70-100g/2½ - 3½oz (approximately 18 pieces) lamb cutlets, loin or shoulder chops.
For the Herb Oil:
120ml/4floz olive oil
2 tablespoons freshly ground black pepper
1 tablespoon garlic salt
1 tablespoon chopped onion
2 bunches fresh sage
1 garlic clove
For the Baste:
Combine in a foil pan or heatproof pan and warm on the side of the BBQ or alternatively on the hob.
4tablespoons olive oil, 4 tablespoons unsalted butter, 10 crushed garlic cloves, and 2oz finely chopped savoury herbs such as rosemary, thyme, marjoram, oregano, and/or sage in total
For the Board Dressing:
4oz chopped fresh flat-leaf parsley
4oz chopped fresh mint
Grated zest of 1 lemon
1½ teaspoons grated or finely chopped garlic
120ml/4floz olive oil
Juice ½ lemon
- Combine all the Herb Oil ingredients in a large bowl or sealable plastic bag.
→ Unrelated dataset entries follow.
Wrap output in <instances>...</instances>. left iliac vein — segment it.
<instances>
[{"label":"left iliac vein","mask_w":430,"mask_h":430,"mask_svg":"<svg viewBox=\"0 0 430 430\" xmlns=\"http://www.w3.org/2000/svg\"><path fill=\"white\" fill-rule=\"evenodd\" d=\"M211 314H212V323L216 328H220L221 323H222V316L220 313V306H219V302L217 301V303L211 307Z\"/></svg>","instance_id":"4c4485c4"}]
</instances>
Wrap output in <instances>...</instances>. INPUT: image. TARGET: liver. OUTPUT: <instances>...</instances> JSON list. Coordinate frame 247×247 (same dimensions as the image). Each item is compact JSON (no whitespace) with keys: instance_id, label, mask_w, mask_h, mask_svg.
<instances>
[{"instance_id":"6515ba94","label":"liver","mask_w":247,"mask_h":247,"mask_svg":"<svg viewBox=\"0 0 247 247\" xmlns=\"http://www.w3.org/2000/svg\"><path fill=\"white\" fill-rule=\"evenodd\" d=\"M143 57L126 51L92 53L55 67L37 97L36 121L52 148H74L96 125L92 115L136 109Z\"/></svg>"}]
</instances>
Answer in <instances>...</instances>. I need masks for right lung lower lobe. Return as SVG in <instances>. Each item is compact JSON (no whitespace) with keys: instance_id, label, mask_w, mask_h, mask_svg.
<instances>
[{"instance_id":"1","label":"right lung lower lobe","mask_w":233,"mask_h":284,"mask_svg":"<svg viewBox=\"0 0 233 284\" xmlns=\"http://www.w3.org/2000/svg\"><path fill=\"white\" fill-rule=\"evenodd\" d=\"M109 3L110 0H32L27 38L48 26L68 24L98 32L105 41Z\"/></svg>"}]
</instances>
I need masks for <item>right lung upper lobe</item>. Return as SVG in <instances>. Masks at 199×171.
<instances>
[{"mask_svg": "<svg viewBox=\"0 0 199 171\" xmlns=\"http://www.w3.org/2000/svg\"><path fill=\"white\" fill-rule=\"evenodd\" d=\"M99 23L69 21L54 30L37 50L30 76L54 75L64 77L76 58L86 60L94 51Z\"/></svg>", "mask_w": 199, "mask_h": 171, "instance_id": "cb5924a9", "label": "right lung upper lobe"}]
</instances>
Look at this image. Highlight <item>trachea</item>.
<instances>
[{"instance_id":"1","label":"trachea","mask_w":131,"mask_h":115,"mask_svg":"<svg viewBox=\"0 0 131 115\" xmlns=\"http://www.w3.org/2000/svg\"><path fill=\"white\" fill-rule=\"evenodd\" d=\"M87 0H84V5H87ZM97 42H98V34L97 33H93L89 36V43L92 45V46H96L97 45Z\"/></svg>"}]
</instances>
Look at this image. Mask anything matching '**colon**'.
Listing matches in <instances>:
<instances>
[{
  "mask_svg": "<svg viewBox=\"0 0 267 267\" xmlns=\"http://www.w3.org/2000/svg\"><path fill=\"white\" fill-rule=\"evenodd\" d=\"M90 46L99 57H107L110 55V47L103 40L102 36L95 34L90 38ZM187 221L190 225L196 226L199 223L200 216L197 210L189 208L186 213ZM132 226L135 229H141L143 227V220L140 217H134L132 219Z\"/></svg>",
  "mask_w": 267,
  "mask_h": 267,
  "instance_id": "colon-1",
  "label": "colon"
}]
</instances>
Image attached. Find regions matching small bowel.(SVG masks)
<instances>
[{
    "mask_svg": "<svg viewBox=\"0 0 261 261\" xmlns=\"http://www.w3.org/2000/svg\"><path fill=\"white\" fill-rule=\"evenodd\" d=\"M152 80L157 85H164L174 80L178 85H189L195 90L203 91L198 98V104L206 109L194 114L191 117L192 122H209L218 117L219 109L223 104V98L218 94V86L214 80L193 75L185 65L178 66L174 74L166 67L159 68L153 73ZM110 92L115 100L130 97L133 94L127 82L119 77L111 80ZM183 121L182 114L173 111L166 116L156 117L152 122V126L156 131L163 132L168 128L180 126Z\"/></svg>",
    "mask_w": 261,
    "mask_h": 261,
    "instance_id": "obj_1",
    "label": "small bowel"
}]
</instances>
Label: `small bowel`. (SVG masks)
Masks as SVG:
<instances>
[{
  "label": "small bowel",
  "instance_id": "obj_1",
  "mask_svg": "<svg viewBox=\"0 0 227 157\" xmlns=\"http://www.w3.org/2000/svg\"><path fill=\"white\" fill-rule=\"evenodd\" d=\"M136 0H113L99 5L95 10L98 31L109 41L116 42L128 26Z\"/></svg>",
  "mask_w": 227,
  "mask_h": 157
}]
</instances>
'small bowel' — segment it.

Mix and crush the ingredients with your hands, directly or through the bag, squeezing them to release the maximum flavour.
- Put the chops in the Herb Oil and let them absorb the flavours for at least 2 hours, and up to 24 hours. If standing for longer than 2 hours, refrigerate the chops.
- Direct Grilling: Preheat the BBQ to medium-high and set a griddle on the grill. Combine all the baste ingredients in a foil pan or small heatproof pan and set on the side of the BBQ or alternatively on the hob.
- Drain the chops and dry with kitchen paper. Squeeze a splash of lemon juice over the chops and season "like rain" with salt.
- Put the chops on the well-oiled pre-heated grill and cook until medium-rare. Press on the chops as needed throughout the cooking process with a fish slice or foil-wrapped brick to maintain grill contact, and baste regularly, using a regular brush or herb brush.
- Flip, jockey, and stack the chops as needed to manage the inevitable flare-ups and use the griddle to rest the chops if necessary. When the chops are nicely caramalized and charred on both sides, approximately 6-9 minutes total, they are done.
- Meanwhile, combine all the ingredients for the board dressing in a bowl, mixing well.
- When the chops are done, pour the dressing onto a cutting board and turn each chop individually in the dressing to coat and serve.